Token Limit vs Minimum number of examples in JSONL

Hi,
I have a jsonl file with 15 messages that I can use to train a model. gpt-3.5-turbo-1106.
However the total tokens used for training is 31000. THe model has a limitation of 16k tokens.
If I break the jsonl file into two the number of tokens are within limits of the model, however the number of messages per jsonl file go below 10 where as the model expects minimum 10 messages to train.
I don’t intend to play with the content of each message that I use for training as it defects the whole purpose of thraiining.
Any suggestions.

Perhaps you misunderstand:

An individual line is a complete context session, like you would have for system message, user messages, and then an example of how the assistant would respond to that stimulus, all formed in one line of JSON. JSONL = JSON lines.

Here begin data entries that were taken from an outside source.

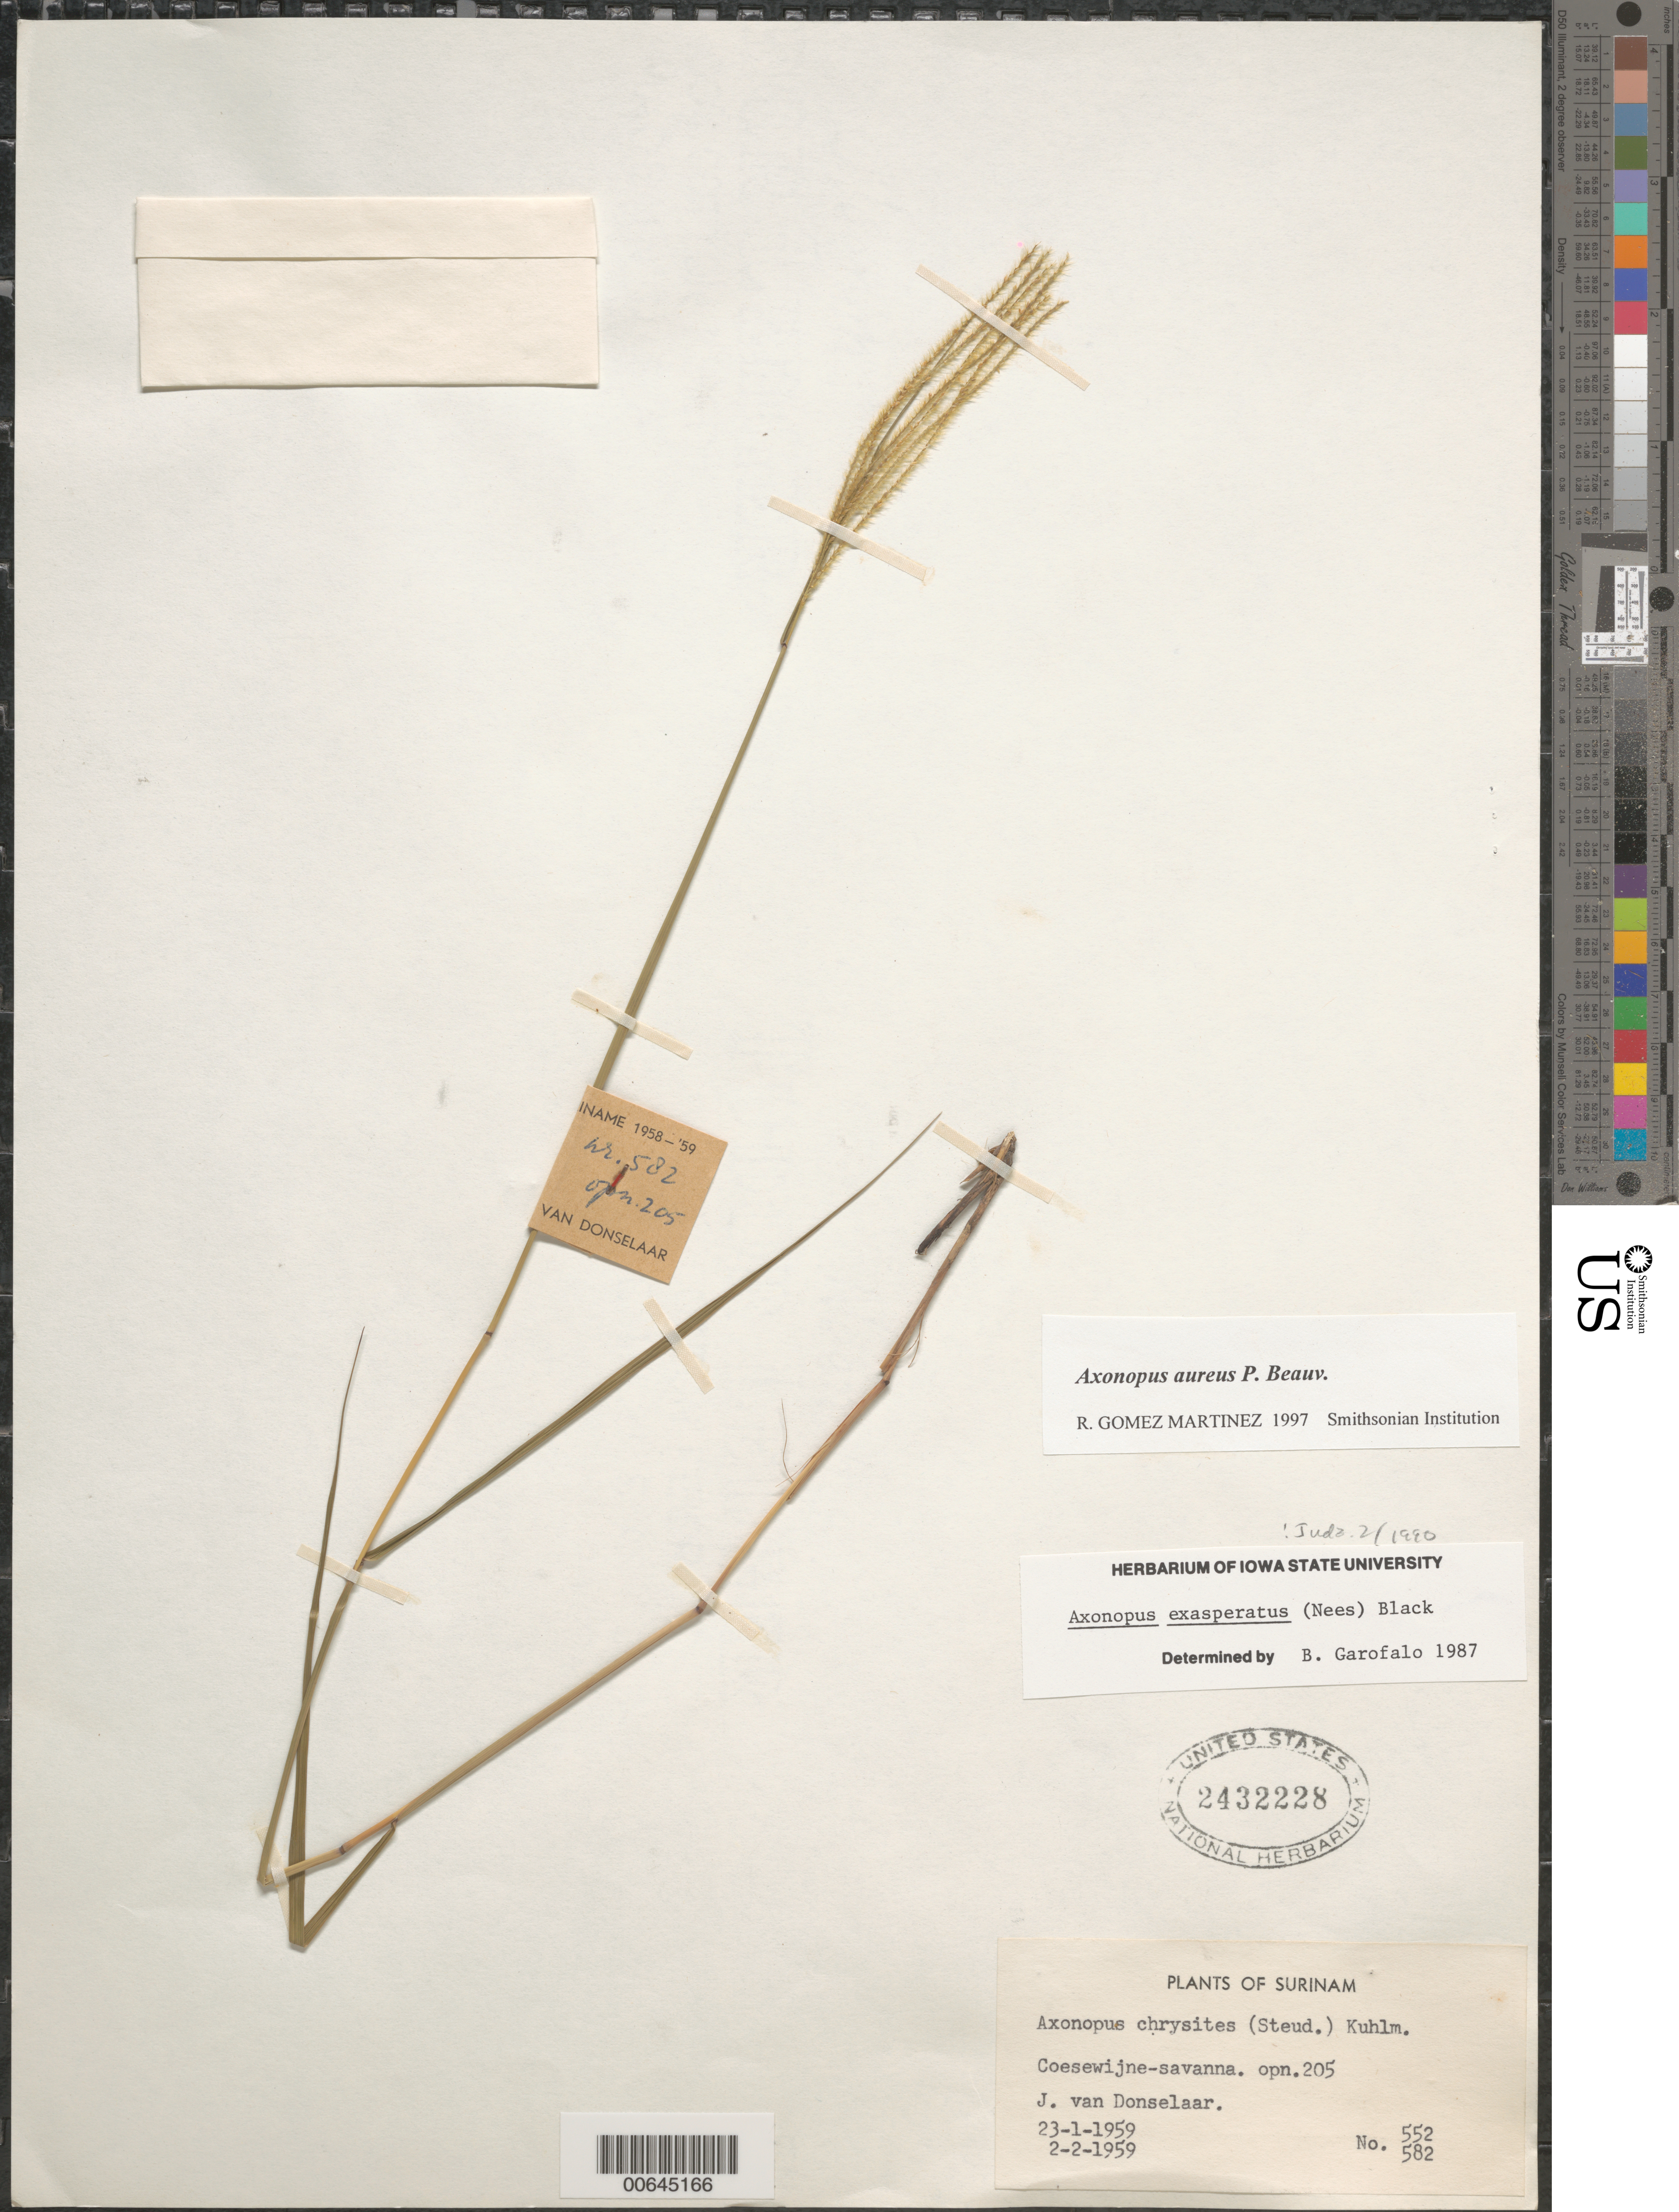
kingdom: Plantae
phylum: Tracheophyta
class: Liliopsida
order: Poales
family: Poaceae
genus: Axonopus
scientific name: Axonopus aureus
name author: P. Beauv.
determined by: Gomez Martinez, R.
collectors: J. Donselaar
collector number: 552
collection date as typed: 23-Jan-59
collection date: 1959-01-23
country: Suriname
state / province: Saramacca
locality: Coesewijne Savanna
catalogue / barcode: US 2432228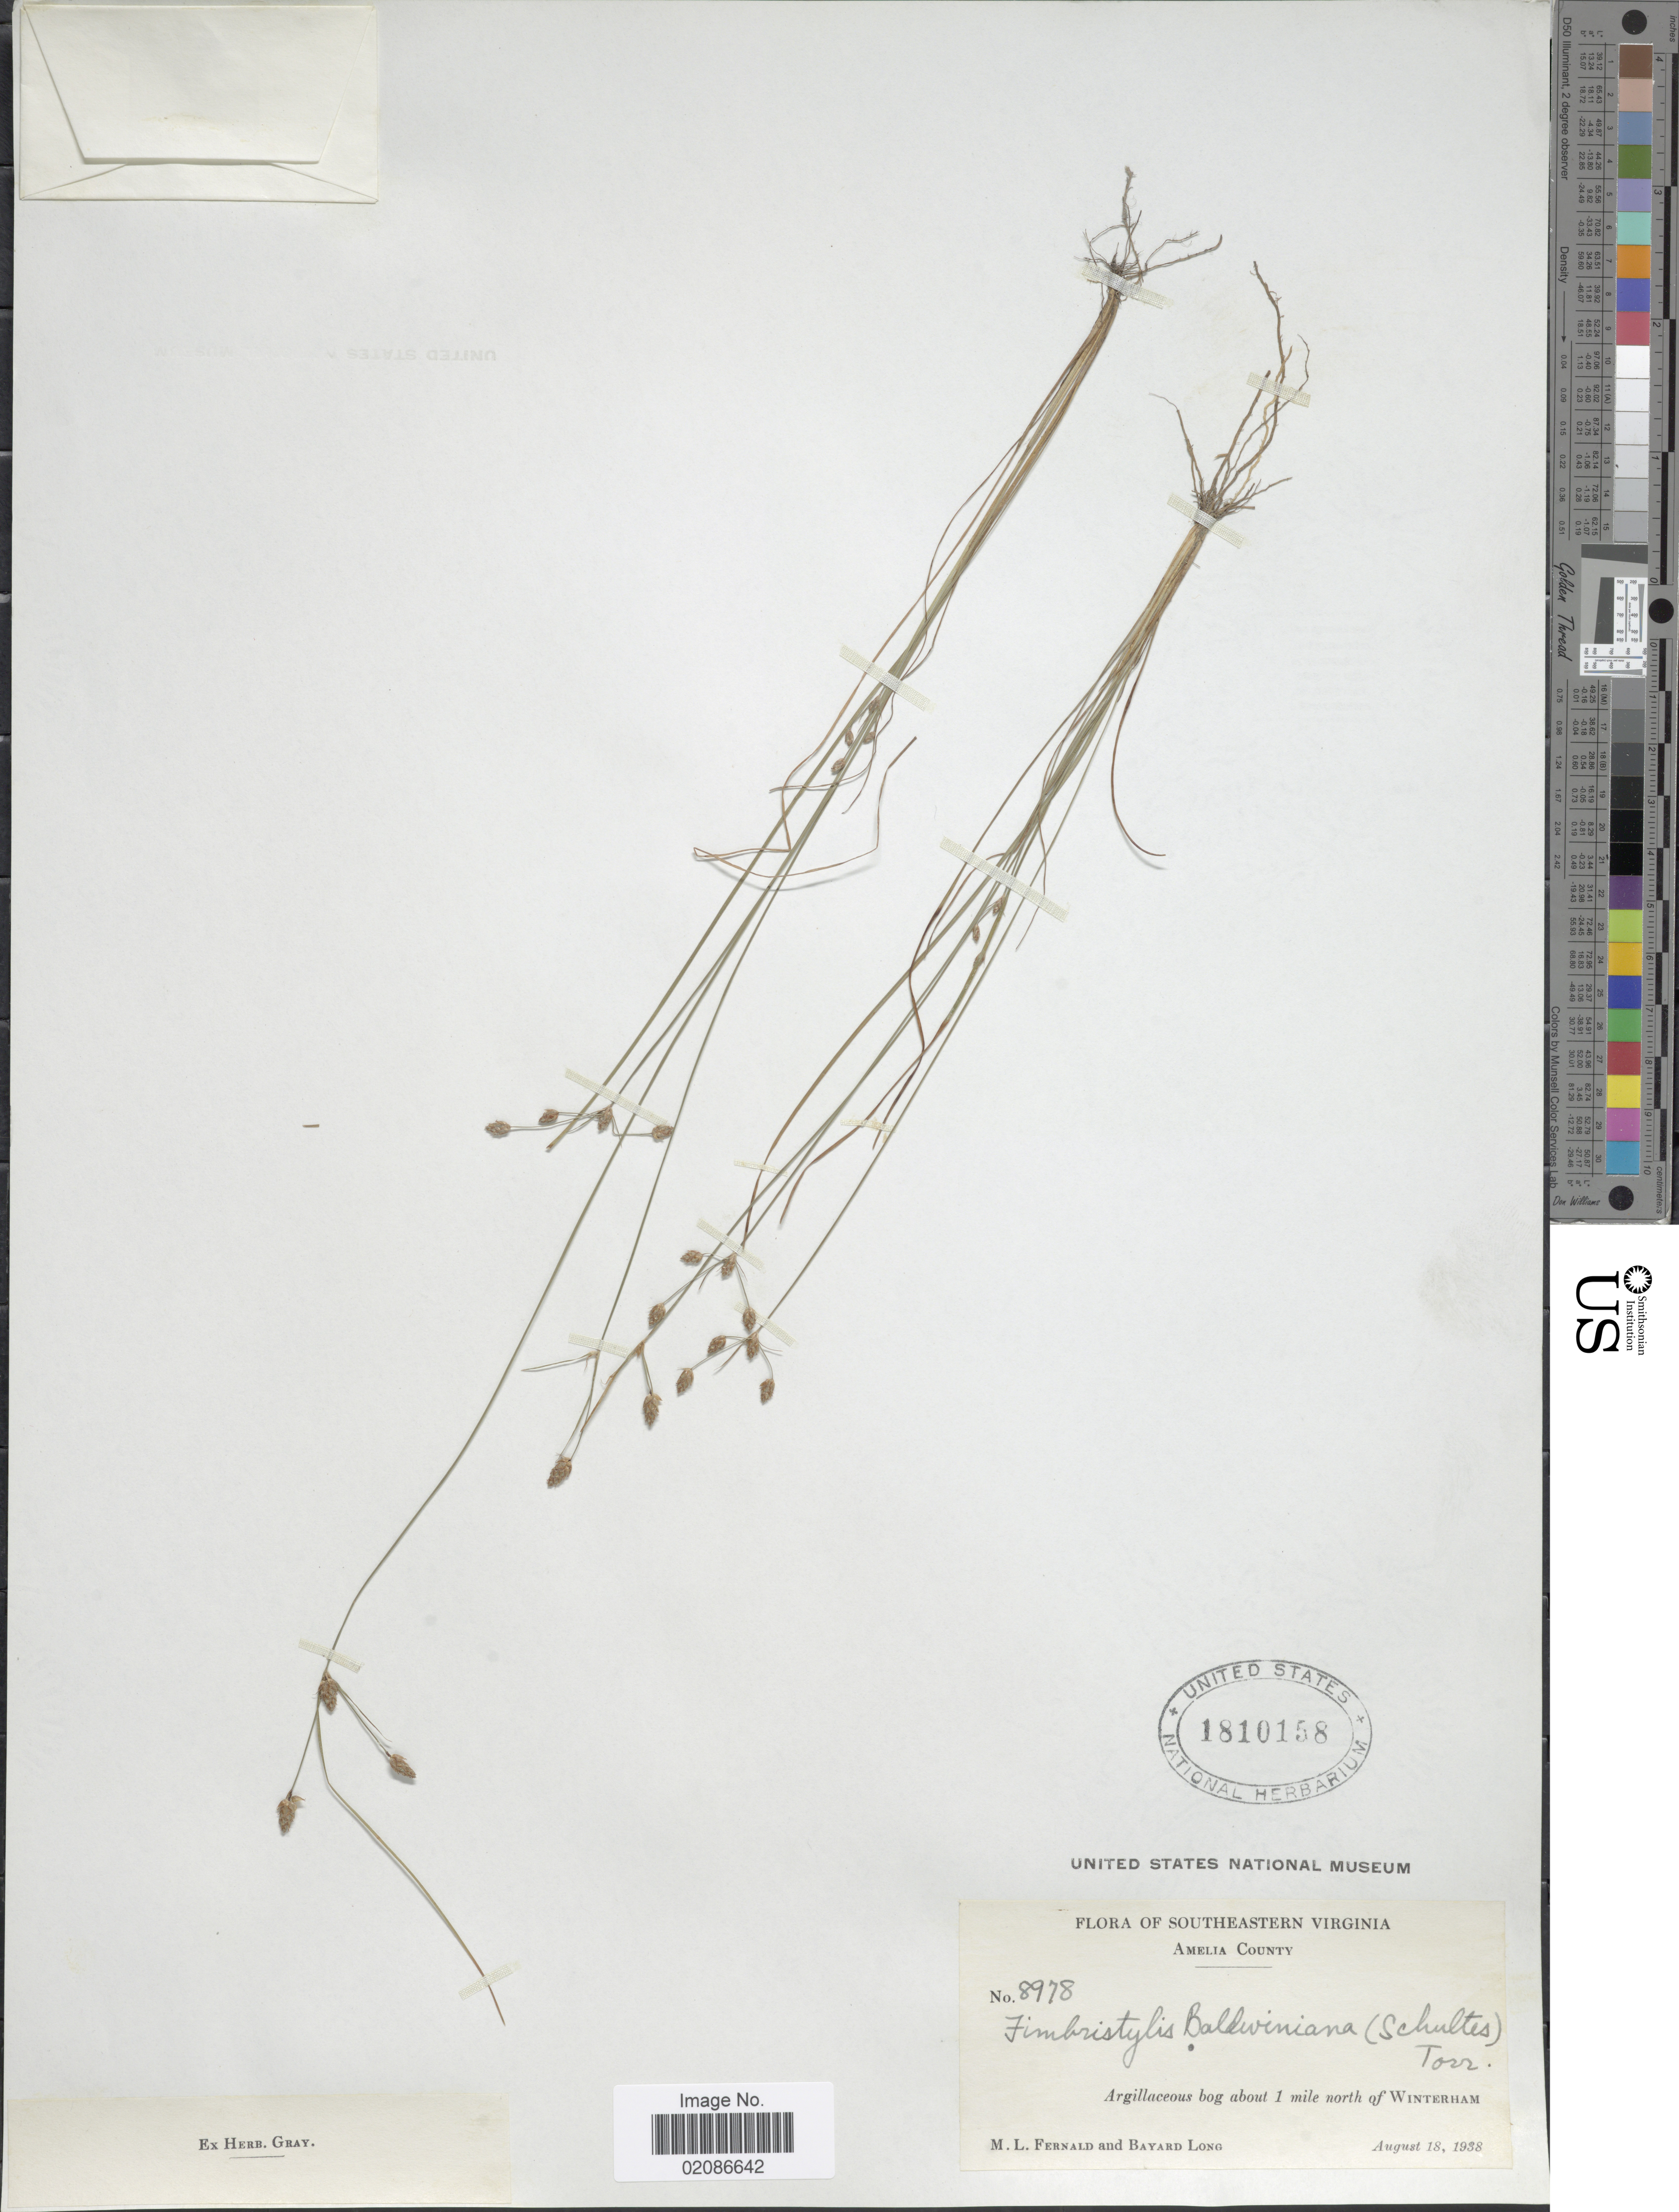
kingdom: Plantae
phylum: Tracheophyta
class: Liliopsida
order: Poales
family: Cyperaceae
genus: Fimbristylis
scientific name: Fimbristylis dichotoma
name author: (L.) Vahl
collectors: M. L. Fernald & B. Long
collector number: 8978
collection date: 1938-08-18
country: United States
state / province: Virginia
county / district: Amelia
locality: Southeastern Virginia. Amelia County. Argillaceous bog about 1 mile north of Winterham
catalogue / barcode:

The training context of a single example cannot exceed the model context length.

The number of example lines can and should be quite extensive. 10 is just a minimum imposed to prevent completely fruitless uses of resources.

yes your explanation is correct but 10 messages which is the minimum, no of token goes to 17K which wont be accepted by system as limit is 16k and 9 messages it is 15k. But 9 messages wont be accepted by the system as minimum requirement is 10.

Token limits are the maximum for one example, one line, simulating a question or conversation, and the final assistant reply.

Token limits depend on the model you select. For gpt-3.5-turbo-0125, the maximum context length is 16,385 so each training example is also limited to 16,385 tokens. For gpt-3.5-turbo-0613, each training example is limited to 4,096 tokens. Examples longer than the default will be truncated to the maximum context length which removes tokens from the end of the training example(s). To be sure that your entire training example fits in context, consider checking that the total token counts in the message contents are under the limit.

A file can have thousands of such examples. The maximum file upload size is 1 GB.

1 Like

so you mean each message has a limit of 16385 tokens and not the entire file ?

Not each “message” per-se, but each set of messages in a total session that represents how an AI should respond after seeing all the previous chat.

You likely do not have a need to pass context anywhere near the maximum per example.

Most fine-tuning is not on making a chatbot, but having an AI produce one output for one input, without needing a large system prompt( because then the fine-tune training has shaped the AI behavior). Training on a long contextual chat is not needed.

The goal is to show the AI how it responds differently from its “chat” pretraining if using gpt-3.5 models.

Developing a training set is a painstaking endeavor. It is not “I made my 10 chat examples, why doesn’t the AI talk about only cats”.

Thanks, this helps :). The context of our discussion helped me solve the problem.